Friend groups are kept within a table’s reach; people unhappy with last year’s seating get bumped up; Kim moves her own table back. 

At 1 p.m., Kim has an appointment at The Four Seasons. Tucked in the corner of the dining room, she and her team taste course after course, analyzing each garnish and sauce. 

Her question after each dish is the same, so common the Four Seasons staff anticipate it: “What did we do last year?” 

Mac ’n’ cheese balls, Brussel sprouts and pork on sticks and tostados arrive as appetizer options. The tostados have the best presentation in tasting glasses, but could someone eat that while holding a cocktail? The mac ’n’ cheese is informal, but it is the Texas Book festival. 

The dessert sparks an equally conflicted debate: Does the gold-encrusted tiramisu outweigh the creamy marshmallow on the s’mores tart? Does presentation matter more than taste? No, they decide; gold flakes could never compete with the time-honored blend of chocolate, marshmallow and graham cracker. 

On to the next decision: gray tablecloths or Champagne tablecloths? 

Kim and her board members deliberate, weighing the merit of each color before discussing the length of drapes behind the stage. 

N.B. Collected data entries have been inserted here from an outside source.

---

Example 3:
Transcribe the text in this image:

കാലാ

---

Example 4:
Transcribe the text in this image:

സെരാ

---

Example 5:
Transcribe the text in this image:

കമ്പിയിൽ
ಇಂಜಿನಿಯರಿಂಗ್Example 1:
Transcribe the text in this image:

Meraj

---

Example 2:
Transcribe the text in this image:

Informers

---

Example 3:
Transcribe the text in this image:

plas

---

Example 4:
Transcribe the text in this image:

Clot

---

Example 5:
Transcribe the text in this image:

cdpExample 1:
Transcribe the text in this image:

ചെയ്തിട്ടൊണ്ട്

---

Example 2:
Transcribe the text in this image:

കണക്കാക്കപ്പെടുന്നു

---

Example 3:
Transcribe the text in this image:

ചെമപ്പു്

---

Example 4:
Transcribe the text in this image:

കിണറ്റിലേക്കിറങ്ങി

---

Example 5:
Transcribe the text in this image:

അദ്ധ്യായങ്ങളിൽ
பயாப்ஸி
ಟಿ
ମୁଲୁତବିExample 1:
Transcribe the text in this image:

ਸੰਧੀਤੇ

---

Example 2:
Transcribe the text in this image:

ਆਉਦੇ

The details are endless but they all matter. The seating arrangement and centerpieces matter because the gala matters because the donations matter because keeping the festival free matters because helping kids get excited about reading matters. While the festival only takes up one weekend of the year, the work of the Texas Book Festival continues year-round. In its 24-year history, the festival has donated 180,000 books to Title I schools and more than $3 million to public libraries. 

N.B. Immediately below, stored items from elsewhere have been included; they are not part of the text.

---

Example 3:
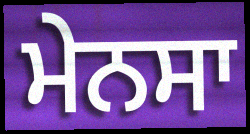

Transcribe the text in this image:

ਮੇਨਸਾ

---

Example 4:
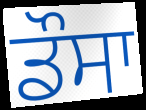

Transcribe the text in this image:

ਡੌਸਾ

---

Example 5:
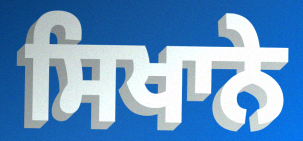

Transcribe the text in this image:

ਸਿਖਾਨੇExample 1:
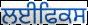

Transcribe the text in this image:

ਲਈਫਿਕਸ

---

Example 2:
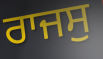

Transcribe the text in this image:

ਰਾਜਸੁ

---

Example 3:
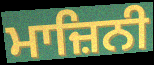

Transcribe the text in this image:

ਮਾਜ਼ਿਨੀ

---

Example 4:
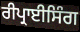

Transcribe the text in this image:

ਰੀਪ੍ਰਾਈਸਿੰਗ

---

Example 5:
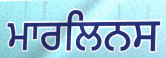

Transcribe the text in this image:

ਮਾਰਲਿਨਸ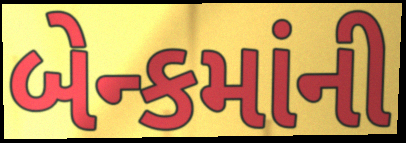
બેન્કમાંની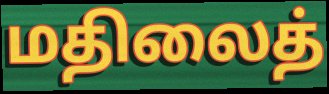
மதிலைத்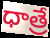
ధాత్రే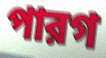
পারগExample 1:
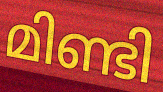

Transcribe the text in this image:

മിണ്ടി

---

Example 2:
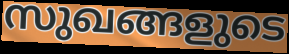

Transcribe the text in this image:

സുഖങ്ങളുടെ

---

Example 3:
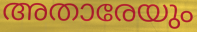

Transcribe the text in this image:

അതാരേയും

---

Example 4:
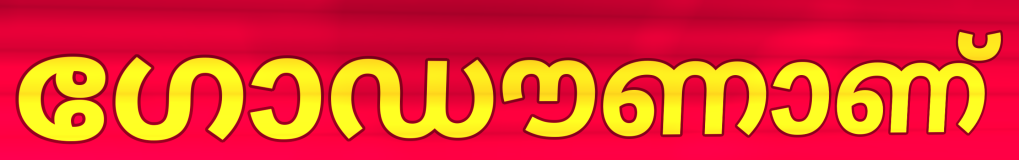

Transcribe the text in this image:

ഗോഡൗണാണ്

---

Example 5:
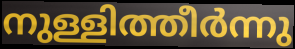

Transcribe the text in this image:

നുള്ളിത്തീർന്നുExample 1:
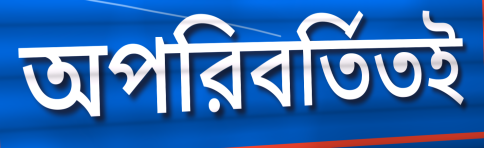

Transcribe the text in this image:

অপরিবর্তিতই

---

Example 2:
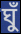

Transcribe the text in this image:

ঘুঁ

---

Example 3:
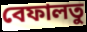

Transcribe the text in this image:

বেফালতু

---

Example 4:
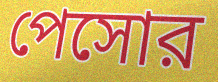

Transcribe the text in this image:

পেসোর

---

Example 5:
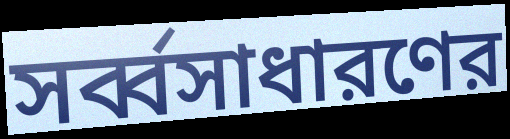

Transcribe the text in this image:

The nonprofit’s program Reading Rock Stars invites renowned authors to read in elementary schools that qualify as Title I in cities throughout Texas. Every student takes home a copy of the book and often it’s the first book they’ve ever owned. 

In Kim’s own childhood, books were foundational. When she was 2 years old, her family immigrated to the United States and the public library became her second home, her teacher. 

“There weren’t a lot of stories to understand an Asian American experience as much…I think we’re seeing now that gap being filled,” Kim says. “Without having those stories that process of identification was still happening because I managed to and loved those books. I was probably not that reflective or thinking about it, but I just did identify with Laura Ingalls or whoever it was or whatever little girl in the story or boy that was having an experience that was just compelling. Literature provides that but I think it’s better now especially that you can see there are more options and that people of color aren’t forced to have to identify through a white identity, that there are other stories out there.” 

Books have remained a backbone in her life. She majored in English in college and studied Shakespeare in graduate school at the University of Texas. After working for UT in a variety of capacities, someone from her book club suggested the Texas Book Festival role. For a woman who has been in the same book club for 25 years and says she never tires of talking about books, it seemed like a perfect match. 

Ironically, as the festival ramps up, Kim has less time to read. As the director of a nonprofit, she struggles to set boundaries. How do you stop working when you’re directly helping others, when you’re offering children the mirror you never had?

“This is often said that literature is the ultimate act of—project of—empathy,” Kim says. “When you dive into a deeply well-told complicated story to learn a perspective and to feel perspective that is not your own and live in that space…that usually leads to understanding and tolerance ideally.” 

The festival is Kim’s project of empathy. There is still work to be done; while Kim says the festival has made great strides in a more diverse lineup and crowd, the festival is actively trying to cater to the state’s rapidly growing Latinx population. The role is challenging and “all consuming,” but Kim loves every minute. The clock is already ticking for the 2020 festival—the 25th anniversary—and soon she will be starting the cycle all over again. 

“I never get tired of talking about books and sharing book ideas or wanting to share a book I’m excited about with other people,” Kim says. “The only frustrating thing is not having enough time to read.”